“Avrei dovuto convocare io l’assessore regionale Massimo Sertori e dirgli ehi Max, i parapetti devi metterli tu e alla stessa velocità con cui fai i lavori in Valtellina…“. Duri attacchi del sindaco di Como Alessandro Rapinese sia all’assessore regionale – valtellinese – che si è occupato del cantiere paratie sia, più in generale, a Regione Lombardia, sulla questione dei parapetti definitivi ancora mancanti sul nuovo lungolago.

Su quest’ultimo tema, in particolare, ieri sono approdate in consiglio comunale a Como due mozioni: una presentata dal consigliere di opposizione Vittorio Nessi (Svolta Civica) che chiedeva a sindaco e giunta di mettersi in contatto con la Regione, mettere da parte liti e tensioni e trovare una soluzione per dare finalmente parapetti definitivi a Como; e poi una seconda, discussa parallelamente ma votata poi separatamente, presentata dal consigliere Davide Bernasconi della lista Rapinese Sindaco in cui invece si chiedeva espressamente solo a Regione Lonbardia di “posare in tempi celeri i parapetti” come si è impegnata a fare sin dal 2016.
Al termine della seduta, questa mozione è stata approvata in blocco dai rapinesiani con 18 voti a fronte di due contrari (Lissi e Galli del Pd) e delle astensioni degli altri esponenti delle minoranze.
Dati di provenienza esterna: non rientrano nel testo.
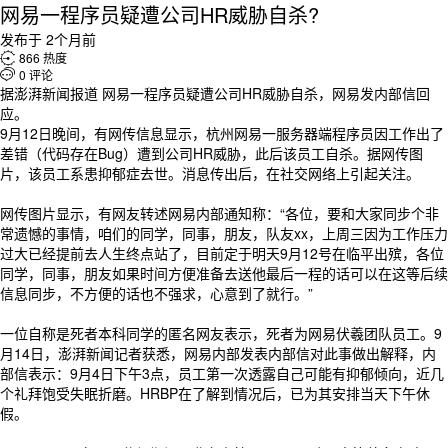
网易一程序员疑遭公司HR威胁自杀?
发布于 2个月前

866 热度

0 评论
据澎湃新闻报道 网易一程序员疑遭公司HR威胁自杀，网易发内部信回
应。
9月12日晚间，有网传信息显示，杭州网易一服务器端程序员因工作出了
差错（代码存在Bug）遭到公司HR威胁，此后该员工自杀。据网传图
片，该员工系患抑郁症去世。消息传出后，在社交网络上引起关注。
网传图片显示，有网友转述网易内部通知称：“各位，要和大家同步个非
常遗憾的事情，咱们的同学，同事，朋友，队友xx，上周三因为工作压力
过大已经提前去人生终点站了，目前定于明天9月12号在临平出殡，各位
同学，同事，朋友如果时间方便准备去送他最后一程的话可以在这等后续
信息同步，不方便的话也不强求，心意到了就行。”
一位自称是死者本科同学的匿名网友表示，死者为网易伏羲团队员工。9
月14日，澎湃新闻记者获悉，网易内部发表内部信对此事做出解释，内
部信表示：9月4日下午3点，员工第一次透露自己可能有抑郁倾向，近几
个礼拜饱受失眠折磨。HRBP在了解到情况后，已为其安排当天下午休
假。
Bocciata invece la mozione di Nessi (18 contrari, 11 favorevoli).
Come si accennava, Rapinese è stato piuttosto duro nei confronti di Regione Lombardia: “I parapetti del lungolago di Como sono da sempre inclusi nel progetto originario in capo alla Regione, ci sono già anche i fondi stanziati nel bilancio regionale, sono stati progettati con la società regionale Aria solo che poi, dopo il test del giugno 2025, ci si è accorti che facevano schifo e allora li deve fare Rapinese. Siamo alla follia, hanno messo una cosa che non si poteva guardare e poi, mentre scappavano, dicevano Rapinese pensaci tu“.

“Ci fa piacere questo attestato di stima – ha ironicamente aggiunto il sindaco – chiedono a noi di fare i parapetti perché ammettono che non sono capaci ma noi siamo impegnati in tanti cantieri, ora spero di portare la Ticosa, poi Muggiò, i nostri tecnici sono molto impegnati. E poi: dai Regione Lombardia, tu sei la potenza economica d’Italia, d’Europa, ce la fai a mettere due parapetti? E’ così complesso? No…“. Infine, un altro accenno alla presunta disparità di trattamento riservato dalla Regione ai diversi territori: “A confrontare la provincia di Sondrio e la provincia di Como ci sarebbe da vergognarsi…”.
E’ stata la consigliera leghista Elena Negretti, dopo le parole rivolte a Sertori, ha prendere le difese dell’assessore regionale: “L’assessore ha solo proposto al Comune di dare i fondi per realizzarli. E al sindaco sarebbe bastato fare una telefonata in Regione Lombardia per aggiornarsi sul lavoro che si sta portando avanti”.